Shooting is a test of accuracy and control, in which competitors use pistols or rifles to fire a series of shots at a stationary target. It's a sport that almost anybody can do, no matter what type of disability they may have, and is ideal for people who want to improve accuracy, concentration and discipline, while having the opportunity to travel, socialise, meet new people and make new friends.
Athletes compete in rifle and pistol events from distances of 10, 25 and 50 metres, in men's, women's and mixed competitions.
In competition at the Paralympic Games level, a feature of the global tournament since the 1976 Toronto Games, a functional classification system is used which enables athletes from different disability classes to compete together either individually or in teams, with wheelchair users competing on equal level with standing shooters.
If you get into shooting you will get classified based on your ability or disability, and this classification allows you to compete against people with similar physical or functional shooting ability as yourself.
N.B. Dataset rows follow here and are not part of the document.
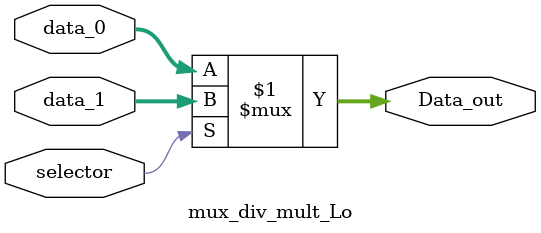
<source format=v>
module mux_div_mult_Lo (
    input wire selector,
    input wire [31:0] data_0,
    input wire [31:0] data_1,
    output wire [31:0] Data_out
);
    assign Data_out = (selector) ? data_1 : data_0;
    
endmodule

</source>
Disabled shooters use exactly the same guns and clothing as non-disabled shooters, but there are adaptations such as the use of a shooting chair for competitors unable to stand, or a shooting table for events like kneeling or prone. A shortened shooting jacket is also used for seated competitors, depending on chair height.
Practiced in at least 51 countries at the Paralympic level, there are also plenty of opportunities for people to participate recreationally or for the social aspect of the sport.
The New Zealand Shooting Federation is the national sport organisation and works with Paralympics NZ to support the development and growth of the sport around the country, so whether your interest is recreational or competitive there are opportunities to get involved.